[Directions]:
The answer must be an exact copy of every record.
======== Provided information ========
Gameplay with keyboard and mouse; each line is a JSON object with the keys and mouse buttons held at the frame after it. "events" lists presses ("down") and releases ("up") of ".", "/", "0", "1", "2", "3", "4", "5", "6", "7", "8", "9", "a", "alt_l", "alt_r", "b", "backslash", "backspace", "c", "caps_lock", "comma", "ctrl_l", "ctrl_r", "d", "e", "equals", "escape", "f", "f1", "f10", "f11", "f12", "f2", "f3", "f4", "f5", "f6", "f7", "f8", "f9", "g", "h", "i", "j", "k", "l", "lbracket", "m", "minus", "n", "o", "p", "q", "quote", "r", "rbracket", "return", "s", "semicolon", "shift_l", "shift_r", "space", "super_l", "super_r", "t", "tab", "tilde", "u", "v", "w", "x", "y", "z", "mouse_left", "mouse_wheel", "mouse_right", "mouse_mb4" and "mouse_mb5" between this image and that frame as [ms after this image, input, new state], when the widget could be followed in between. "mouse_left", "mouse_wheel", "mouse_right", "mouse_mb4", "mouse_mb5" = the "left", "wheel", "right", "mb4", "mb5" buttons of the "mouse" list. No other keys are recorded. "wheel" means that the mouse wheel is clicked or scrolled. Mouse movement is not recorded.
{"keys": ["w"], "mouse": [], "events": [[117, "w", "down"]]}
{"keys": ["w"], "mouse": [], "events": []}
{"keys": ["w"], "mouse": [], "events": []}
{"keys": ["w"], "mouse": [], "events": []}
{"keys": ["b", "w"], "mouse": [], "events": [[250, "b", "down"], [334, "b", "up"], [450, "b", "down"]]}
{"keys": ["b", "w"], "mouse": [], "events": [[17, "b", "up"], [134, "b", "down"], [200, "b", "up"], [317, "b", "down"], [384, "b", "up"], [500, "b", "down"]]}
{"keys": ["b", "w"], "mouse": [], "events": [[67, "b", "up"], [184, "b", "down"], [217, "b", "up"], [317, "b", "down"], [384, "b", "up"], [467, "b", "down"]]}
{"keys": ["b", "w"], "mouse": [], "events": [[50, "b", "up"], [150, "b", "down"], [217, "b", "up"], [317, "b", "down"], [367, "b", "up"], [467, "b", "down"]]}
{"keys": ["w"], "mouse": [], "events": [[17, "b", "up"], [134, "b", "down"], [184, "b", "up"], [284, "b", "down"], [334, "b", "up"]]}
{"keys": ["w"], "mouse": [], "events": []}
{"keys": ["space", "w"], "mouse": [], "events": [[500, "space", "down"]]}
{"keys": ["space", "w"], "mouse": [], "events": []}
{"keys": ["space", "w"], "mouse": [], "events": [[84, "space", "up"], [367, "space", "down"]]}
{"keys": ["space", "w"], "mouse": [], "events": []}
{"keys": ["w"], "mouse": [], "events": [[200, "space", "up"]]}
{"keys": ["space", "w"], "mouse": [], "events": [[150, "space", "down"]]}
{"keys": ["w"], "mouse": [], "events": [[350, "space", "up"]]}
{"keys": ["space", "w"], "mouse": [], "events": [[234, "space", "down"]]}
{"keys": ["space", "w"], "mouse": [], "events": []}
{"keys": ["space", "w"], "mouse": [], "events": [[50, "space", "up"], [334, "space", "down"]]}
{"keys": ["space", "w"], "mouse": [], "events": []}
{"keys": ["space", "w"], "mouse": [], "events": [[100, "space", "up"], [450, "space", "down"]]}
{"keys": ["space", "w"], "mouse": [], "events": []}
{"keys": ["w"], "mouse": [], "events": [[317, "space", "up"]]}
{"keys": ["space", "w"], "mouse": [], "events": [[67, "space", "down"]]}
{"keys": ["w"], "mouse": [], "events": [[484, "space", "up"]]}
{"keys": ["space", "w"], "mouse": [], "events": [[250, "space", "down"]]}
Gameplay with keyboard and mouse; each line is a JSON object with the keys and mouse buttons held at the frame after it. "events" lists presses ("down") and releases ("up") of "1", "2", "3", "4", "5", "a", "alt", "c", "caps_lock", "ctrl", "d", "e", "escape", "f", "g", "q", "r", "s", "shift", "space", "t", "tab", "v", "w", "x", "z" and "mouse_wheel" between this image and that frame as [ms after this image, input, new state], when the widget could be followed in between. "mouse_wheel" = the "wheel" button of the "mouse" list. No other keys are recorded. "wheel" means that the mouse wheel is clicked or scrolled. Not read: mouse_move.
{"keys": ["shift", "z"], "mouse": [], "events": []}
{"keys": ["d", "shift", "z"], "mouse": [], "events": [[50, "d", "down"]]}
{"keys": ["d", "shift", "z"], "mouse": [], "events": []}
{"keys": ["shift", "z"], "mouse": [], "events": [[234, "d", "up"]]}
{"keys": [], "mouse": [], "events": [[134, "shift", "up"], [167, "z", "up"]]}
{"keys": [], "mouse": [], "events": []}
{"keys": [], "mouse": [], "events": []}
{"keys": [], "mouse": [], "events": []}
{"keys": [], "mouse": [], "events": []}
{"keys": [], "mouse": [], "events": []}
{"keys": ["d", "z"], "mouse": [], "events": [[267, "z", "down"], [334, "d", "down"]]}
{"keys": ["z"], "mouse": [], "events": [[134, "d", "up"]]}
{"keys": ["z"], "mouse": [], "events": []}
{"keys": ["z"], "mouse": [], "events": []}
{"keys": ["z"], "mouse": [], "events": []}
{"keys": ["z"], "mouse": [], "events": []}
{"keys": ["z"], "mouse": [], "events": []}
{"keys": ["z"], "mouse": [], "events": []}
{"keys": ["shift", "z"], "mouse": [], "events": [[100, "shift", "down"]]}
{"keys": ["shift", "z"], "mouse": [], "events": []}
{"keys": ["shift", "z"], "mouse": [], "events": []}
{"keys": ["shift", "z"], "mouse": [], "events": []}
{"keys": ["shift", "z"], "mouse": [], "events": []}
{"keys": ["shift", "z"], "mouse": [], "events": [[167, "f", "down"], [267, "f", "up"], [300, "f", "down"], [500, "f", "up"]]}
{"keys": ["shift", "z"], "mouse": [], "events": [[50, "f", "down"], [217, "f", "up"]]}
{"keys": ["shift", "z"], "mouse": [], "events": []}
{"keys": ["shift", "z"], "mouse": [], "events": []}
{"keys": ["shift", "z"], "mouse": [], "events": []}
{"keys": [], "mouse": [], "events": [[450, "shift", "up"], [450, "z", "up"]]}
========
[Written response]:
Gameplay with keyboard and mouse; each line is a JSON object with the keys and mouse buttons held at the frame after it. "events" lists presses ("down") and releases ("up") of ".", "/", "0", "1", "2", "3", "4", "5", "6", "7", "8", "9", "a", "alt_l", "alt_r", "b", "backslash", "backspace", "c", "caps_lock", "comma", "ctrl_l", "ctrl_r", "d", "e", "equals", "escape", "f", "f1", "f10", "f11", "f12", "f2", "f3", "f4", "f5", "f6", "f7", "f8", "f9", "g", "h", "i", "j", "k", "l", "lbracket", "m", "minus", "n", "o", "p", "q", "quote", "r", "rbracket", "return", "s", "semicolon", "shift_l", "shift_r", "space", "super_l", "super_r", "t", "tab", "tilde", "u", "v", "w", "x", "y", "z", "mouse_left", "mouse_wheel", "mouse_right", "mouse_mb4" and "mouse_mb5" between this image and that frame as [ms after this image, input, new state], when the widget could be followed in between. "mouse_left", "mouse_wheel", "mouse_right", "mouse_mb4", "mouse_mb5" = the "left", "wheel", "right", "mb4", "mb5" buttons of the "mouse" list. No other keys are recorded. "wheel" means that the mouse wheel is clicked or scrolled. Mouse movement is not recorded.
{"keys": ["w"], "mouse": [], "events": [[117, "w", "down"]]}
{"keys": ["w"], "mouse": [], "events": []}
{"keys": ["w"], "mouse": [], "events": []}
{"keys": ["w"], "mouse": [], "events": []}
{"keys": ["b", "w"], "mouse": [], "events": [[250, "b", "down"], [334, "b", "up"], [450, "b", "down"]]}
{"keys": ["b", "w"], "mouse": [], "events": [[17, "b", "up"], [134, "b", "down"], [200, "b", "up"], [317, "b", "down"], [384, "b", "up"], [500, "b", "down"]]}
{"keys": ["b", "w"], "mouse": [], "events": [[67, "b", "up"], [184, "b", "down"], [217, "b", "up"], [317, "b", "down"], [384, "b", "up"], [467, "b", "down"]]}
{"keys": ["b", "w"], "mouse": [], "events": [[50, "b", "up"], [150, "b", "down"], [217, "b", "up"], [317, "b", "down"], [367, "b", "up"], [467, "b", "down"]]}
{"keys": ["w"], "mouse": [], "events": [[17, "b", "up"], [134, "b", "down"], [184, "b", "up"], [284, "b", "down"], [334, "b", "up"]]}
{"keys": ["w"], "mouse": [], "events": []}
{"keys": ["space", "w"], "mouse": [], "events": [[500, "space", "down"]]}
{"keys": ["space", "w"], "mouse": [], "events": []}
{"keys": ["space", "w"], "mouse": [], "events": [[84, "space", "up"], [367, "space", "down"]]}
{"keys": ["space", "w"], "mouse": [], "events": []}
{"keys": ["w"], "mouse": [], "events": [[200, "space", "up"]]}
{"keys": ["space", "w"], "mouse": [], "events": [[150, "space", "down"]]}
{"keys": ["w"], "mouse": [], "events": [[350, "space", "up"]]}
{"keys": ["space", "w"], "mouse": [], "events": [[234, "space", "down"]]}
{"keys": ["space", "w"], "mouse": [], "events": []}
{"keys": ["space", "w"], "mouse": [], "events": [[50, "space", "up"], [334, "space", "down"]]}
{"keys": ["space", "w"], "mouse": [], "events": []}
{"keys": ["space", "w"], "mouse": [], "events": [[100, "space", "up"], [450, "space", "down"]]}
{"keys": ["space", "w"], "mouse": [], "events": []}
{"keys": ["w"], "mouse": [], "events": [[317, "space", "up"]]}
{"keys": ["space", "w"], "mouse": [], "events": [[67, "space", "down"]]}
{"keys": ["w"], "mouse": [], "events": [[484, "space", "up"]]}
{"keys": ["space", "w"], "mouse": [], "events": [[250, "space", "down"]]}
Gameplay with keyboard and mouse; each line is a JSON object with the keys and mouse buttons held at the frame after it. "events" lists presses ("down") and releases ("up") of "1", "2", "3", "4", "5", "a", "alt", "c", "caps_lock", "ctrl", "d", "e", "escape", "f", "g", "q", "r", "s", "shift", "space", "t", "tab", "v", "w", "x", "z" and "mouse_wheel" between this image and that frame as [ms after this image, input, new state], when the widget could be followed in between. "mouse_wheel" = the "wheel" button of the "mouse" list. No other keys are recorded. "wheel" means that the mouse wheel is clicked or scrolled. Not read: mouse_move.
{"keys": ["shift", "z"], "mouse": [], "events": []}
{"keys": ["d", "shift", "z"], "mouse": [], "events": [[50, "d", "down"]]}
{"keys": ["d", "shift", "z"], "mouse": [], "events": []}
{"keys": ["shift", "z"], "mouse": [], "events": [[234, "d", "up"]]}
{"keys": [], "mouse": [], "events": [[134, "shift", "up"], [167, "z", "up"]]}
{"keys": [], "mouse": [], "events": []}
{"keys": [], "mouse": [], "events": []}
{"keys": [], "mouse": [], "events": []}
{"keys": [], "mouse": [], "events": []}
{"keys": [], "mouse": [], "events": []}
{"keys": ["d", "z"], "mouse": [], "events": [[267, "z", "down"], [334, "d", "down"]]}
{"keys": ["z"], "mouse": [], "events": [[134, "d", "up"]]}
{"keys": ["z"], "mouse": [], "events": []}
{"keys": ["z"], "mouse": [], "events": []}
{"keys": ["z"], "mouse": [], "events": []}
{"keys": ["z"], "mouse": [], "events": []}
{"keys": ["z"], "mouse": [], "events": []}
{"keys": ["z"], "mouse": [], "events": []}
{"keys": ["shift", "z"], "mouse": [], "events": [[100, "shift", "down"]]}
{"keys": ["shift", "z"], "mouse": [], "events": []}
{"keys": ["shift", "z"], "mouse": [], "events": []}
{"keys": ["shift", "z"], "mouse": [], "events": []}
{"keys": ["shift", "z"], "mouse": [], "events": []}
{"keys": ["shift", "z"], "mouse": [], "events": [[167, "f", "down"], [267, "f", "up"], [300, "f", "down"], [500, "f", "up"]]}
{"keys": ["shift", "z"], "mouse": [], "events": [[50, "f", "down"], [217, "f", "up"]]}
{"keys": ["shift", "z"], "mouse": [], "events": []}
{"keys": ["shift", "z"], "mouse": [], "events": []}
{"keys": ["shift", "z"], "mouse": [], "events": []}
{"keys": [], "mouse": [], "events": [[450, "shift", "up"], [450, "z", "up"]]}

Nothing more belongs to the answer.